▸ Text for analysis

Statistics  = Confidence not certainty

You can never get away from chance when you are working with samples. Statistics does not allow you to make definitive statements about what is happening, but it allows you to determine how confident that you can be in your predictions.

“My data is not normally distributed, what do I do?

Start by figuring out why your data isn’t normally distributed.

If your data is showing clusters of data, the best approach is going to involve trying to untangle the subgroups from each other, obviously this may reduce the sample size below the level required for good quality data.

In some cases, especially with data associated with exponential growth, data that isn’t normally distributed can be “transformed” to meet a normal distribution, however this is very context specific.

 

Variance

As you should now realise, the problems associated with small data-sets are a function of their increased exposure to chance.

You should also understand that representing data from a group of samples, just by indicating the mean values,  provides no information about the level of variability within that group.

Variance describes the extent to which individual values fall close to the sample mean.

How random happens

With the examples of random numbers given above, the numbers come from a machine, and because machines suck at random, these will result from a natural process of some type, which while not random either, will in turn be influenced by other processes, and so on until we have split enough hairs that quantum processes, that may actually be random, are involved, and at any rate it’s long since become impossible to keep track.

Remember that variance doesn’t spring into existence just because the universe hates you (although that’s my go-to explanation for a lot of other stuff). It come from those aforementioned external influence, which we call factors.

Generally if you are doing statistics, it’s because you wish to investigate one or more of these factors, but trying to do this doesn’t make all the other factors go away and stop influencing your samples, because even if the universe doesn’t hate you, it’s not about to start doing you any favours

 

Fitting it together

So..

Normality describes the pattern that data most often falls in, and variance describes how precisely this actually occured. The variance is determined by all of the factors acting on your sample values other than the one that you using to define your target population.

Considering the assumptions that you have made will often allow you to identify some of the most important factors ahead of time, understand their interaction with the one you wish to investigate and help you to assemble sample data that is more representative of the target population.

Variance reduces your ability to make accurate predictions about the target population from your sample values, and this in turn decreases your confidence in those predictions.

If you can’t identify or correct for the influence of additional factors your data, you can oppose the resulting variance by increasing the number of samples that you take.

 

Next time on Stats – Practical stuff will happen

So how do we indicate variance and quantify confidence?

Come back for the next article in this series, in which I will finally start to talk about the actual process of data manipulation, starting with calculation and appropriate use of standard deviation and standard error.

Stats 3 – That stuff you hated in school

Part 3 of An astonishingly useful guide to data analysis for people that don’t like maths

 

Hopefully, after the last article, you know why you are here.

Now we are going to start learning stuff for real.

Now we embark on our magical mystery tour, through stuff that is so awesomely fun that you’ve probably relearned and forgotten it several times already.

Obviously this time will be different.

 

Mean, Median, and Mode

You just groaned in despair, didn’t you?

Mean, median, and mode, are the three concepts which we get introduced to at school and then promptly mix up for the rest of our lives. They are also often associated with “range”, that we forget about completely because it doesn’t begin with M.

▸ Information shown
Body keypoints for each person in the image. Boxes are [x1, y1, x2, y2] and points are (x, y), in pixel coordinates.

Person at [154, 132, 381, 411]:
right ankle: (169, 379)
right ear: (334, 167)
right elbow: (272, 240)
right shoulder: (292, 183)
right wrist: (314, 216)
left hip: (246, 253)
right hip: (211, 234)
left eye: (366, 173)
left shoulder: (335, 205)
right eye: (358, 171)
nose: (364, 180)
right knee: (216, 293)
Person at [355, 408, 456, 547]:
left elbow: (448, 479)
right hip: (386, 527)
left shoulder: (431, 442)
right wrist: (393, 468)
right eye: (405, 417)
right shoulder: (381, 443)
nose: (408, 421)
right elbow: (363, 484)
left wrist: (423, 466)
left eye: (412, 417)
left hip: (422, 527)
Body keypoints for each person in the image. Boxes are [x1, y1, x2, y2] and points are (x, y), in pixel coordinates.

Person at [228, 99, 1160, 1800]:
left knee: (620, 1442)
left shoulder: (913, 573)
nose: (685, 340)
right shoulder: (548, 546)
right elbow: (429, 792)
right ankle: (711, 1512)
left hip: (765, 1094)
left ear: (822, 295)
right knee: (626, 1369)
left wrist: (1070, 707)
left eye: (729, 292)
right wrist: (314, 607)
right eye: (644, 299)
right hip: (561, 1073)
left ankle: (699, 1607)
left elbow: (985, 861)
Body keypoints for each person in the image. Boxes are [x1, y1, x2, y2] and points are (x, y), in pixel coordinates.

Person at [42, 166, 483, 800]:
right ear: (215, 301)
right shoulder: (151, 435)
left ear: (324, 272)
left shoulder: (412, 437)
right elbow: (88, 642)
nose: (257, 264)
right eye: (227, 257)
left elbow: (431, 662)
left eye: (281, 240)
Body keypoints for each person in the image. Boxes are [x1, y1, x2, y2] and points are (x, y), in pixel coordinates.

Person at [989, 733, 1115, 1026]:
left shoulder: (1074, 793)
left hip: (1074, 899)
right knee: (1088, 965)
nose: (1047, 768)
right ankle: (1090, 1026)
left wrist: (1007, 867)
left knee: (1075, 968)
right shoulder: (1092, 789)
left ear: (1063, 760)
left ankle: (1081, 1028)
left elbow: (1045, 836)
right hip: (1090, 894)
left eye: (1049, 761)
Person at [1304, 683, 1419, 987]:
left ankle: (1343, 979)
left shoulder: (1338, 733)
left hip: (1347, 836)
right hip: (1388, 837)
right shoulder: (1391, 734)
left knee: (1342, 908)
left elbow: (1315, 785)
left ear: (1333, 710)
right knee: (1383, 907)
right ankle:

▸ Aim of the task
Resume the statistics guide after its last sentence. The listing comes from a separate source.

▸ Written answer
Median and mode represent concepts that most of us fail to absorb in school, and in most cases our lives have notably failed to be adversely affected. At this point you may even have come to the conclusion that you are better off leaving them well alone. If this is a prejudice that you have somehow acquired, then I’m right here to tell you that, well, you are pretty much right… mostly…

Let’s start things off with the mean, means are unambiguously important and if you somehow failed to get this one straight in school , we need to rectify that.

 

A memorable memorandum, regarding the multifarious means by which a mean or malicious man could confuse your mind, mayhap  mentioning the many meanings of the multiple, most meaningful, manifestations of the mathematical mean

The mean is what most people think of as an average. It’s the sum of all the values in a dataset divided by the number of separate values.

If you are having trouble visualising this, imagine a set of containers with different quantities of liquid inside. When you take the mean, you are mixing all the liquid from all the containers together and then splitting it back up equally. Means are intrinsically unhygienic.

Because statistics is nothing if not needlessly confusing, whilst the mean is always the average, the average is not always a mean.

Strictly defined “average” refers to the most appropriate measurement of central tendency; it therefore can also refer to the median or mode.

You don’t need to worry about this, if you can legitimately calculate the mean, then the average is the mean anyway, and the chances that you will come across the term “average” used for something else, without this being explicitly indicated are small. Just try to make sure that you personally use “mean” unless you feel that your audience will be more comfortable with “average” or you happen to be playing scrabble.

 

More confusion can arise from the way that, usually, when we are talking about means, we are referring to one of two different numbers, they are both means, but they are means of different things.

The sample mean is that mean of the subset of data you are actually working on. The population mean is the true mean of the entire population that you drew that sample from. It’s possible for these to be the same if you have sampled the entire population, but, most often you will find yourself calculating a sample mean in order to try and predict the value of the population mean.

Like a lot of stuff with stats, the key to remembering this is to understand what the things are, rather than try to memorize the terms.

  • Population mean = mean of the whole population
  • Sample mean = mean of your sample
  • Often you will already have the sample mean, and be using it to predict the value of the population mean

When other people use these terms it should be clear from context, what they are talking about.  Just try to ensure that your own work is clear in indicating which data the mean is associated with, and be ready to request clarification if other people haven’t done the same.

 

Range

The range, as defined in maths, is chiefly troublesome on account of being difficult for blog authors to clearly describe without using the word range in its everyday sense, thus risking confusion.

This is because they are the same thing.

You can work out the range by subtracting the smallest value in a dataset from the largest.

20,30,90,40

MEAN = 45

RANGE= 70

If you regularly use the term range correctly in other contexts, you are almost certainly going to use it correctly in this context too.

 

The Mode, a concept too simple to teach?

This is the point where many people start to struggle.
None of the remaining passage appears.